The tension embedded in this decision is genuine. By 2030, data centre electricity consumption is projected to grow by 133% to 426 TWh. Meeting that demand through natural gas remains the most straightforward path, yet it locks in fossil fuel dependency at a moment when energy policy increasingly emphasises decarbonisation. Data centres emitted 105 million metric tons of carbon emissions in 2024, up from 31.5 million tons in 2018, representing a 300% increase as the number of data centres grew from 418 to 5,381 facilities between 2018 and 2024.
The reasonable counter-argument carries weight: attempting to power artificial intelligence development through renewables alone, given current battery storage limitations and transmission infrastructure constraints, would slow deployment and cede computing advantage to rivals less constrained by environmental commitments. The US has explicit national interest in maintaining technological parity with China, whose data centres already consume vastly more energy than American equivalents. From this perspective, the SoftBank project represents pragmatic infrastructure development in service of genuine national competition.
What is often overlooked in the public discourse is that this facility will join other gigawatt-scale projects progressing quickly in the US, with Amazon launching the first phase of its own mega-data centre in Indiana claiming to be the world's largest for now. The proliferation of such facilities raises legitimate questions about whether electricity grids, transmission infrastructure, and supply chains can support the deployment timeline these companies envision.

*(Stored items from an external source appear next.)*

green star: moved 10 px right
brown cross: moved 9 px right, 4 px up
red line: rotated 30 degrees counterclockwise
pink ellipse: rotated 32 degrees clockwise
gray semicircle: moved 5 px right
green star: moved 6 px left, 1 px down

The IEA warns that unless significant investments are made into transmission infrastructure, up to 20 percent of planned data centre projects could be at risk of delays, and generation equipment is likely to face supply chain issues.

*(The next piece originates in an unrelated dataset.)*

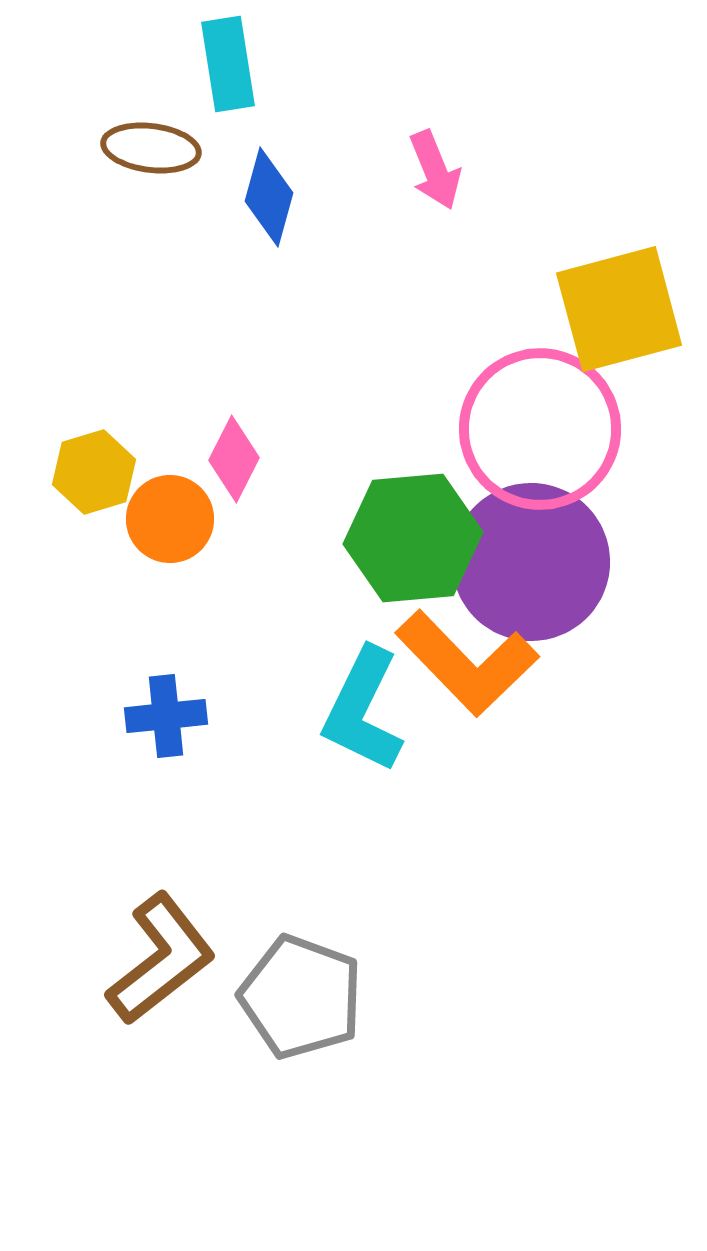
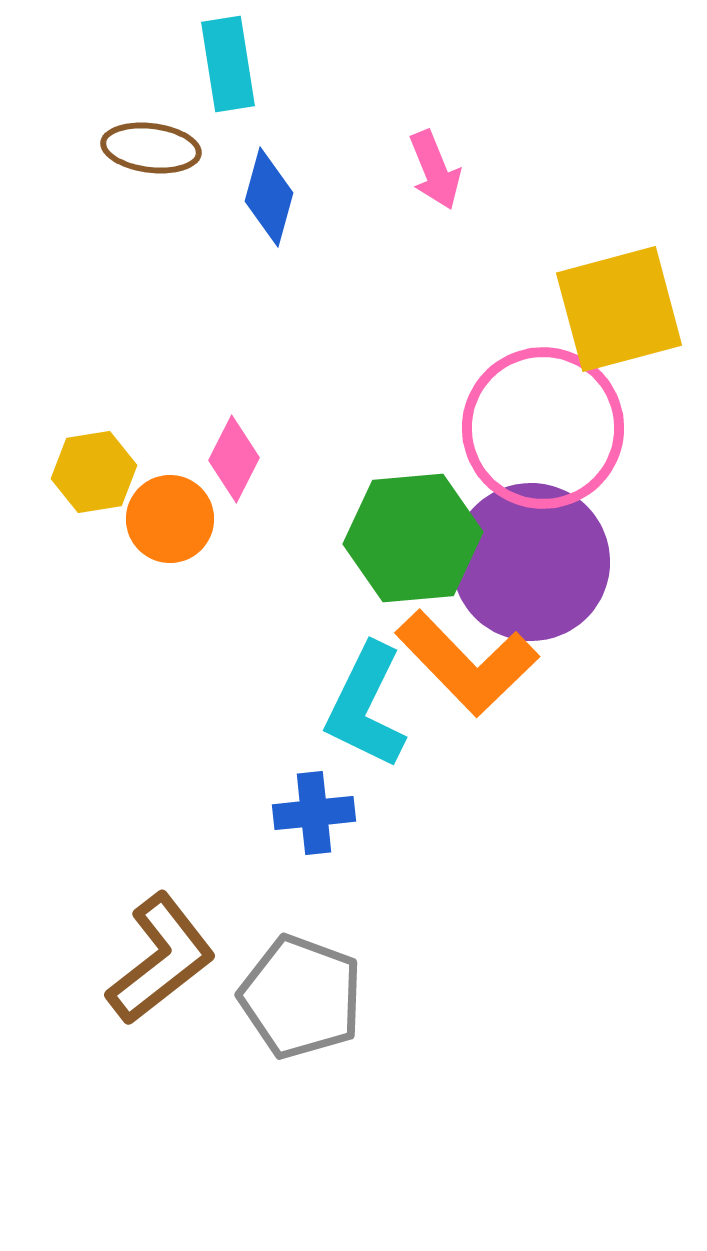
pink circle: moved 3 px right, 1 px up
yellow hexagon: rotated 8 degrees clockwise
cyan L-shape: moved 3 px right, 4 px up
blue cross: moved 148 px right, 97 px down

The Piketon facility represents neither simple progress nor simple folly. It embodies the genuine complexity of industrial policy in an era when artificial intelligence infrastructure has become strategically equivalent to energy or military capacity. The commitment of Japanese capital to American electricity infrastructure, though denominated in private investment, carries strategic weight that extends beyond quarterly earnings reports. The choice of fossil fuel dispatchability over renewable intermittency reflects real engineering constraints, even if it offends climate sensibilities. The risk to local electricity markets is material and measurable. Yet the risk of American computational disadvantage relative to Chinese competitors is equally material.
Reasonable people can disagree on whether the trade-off serves long-term national interest. What cannot be reasonably disputed is that the stakes have become too large to treat as a purely commercial transaction. The electricity grid, once a utility matter of parochial concern, has become infrastructure for geopolitical competition. SoftBank's Ohio investment reveals that plainly.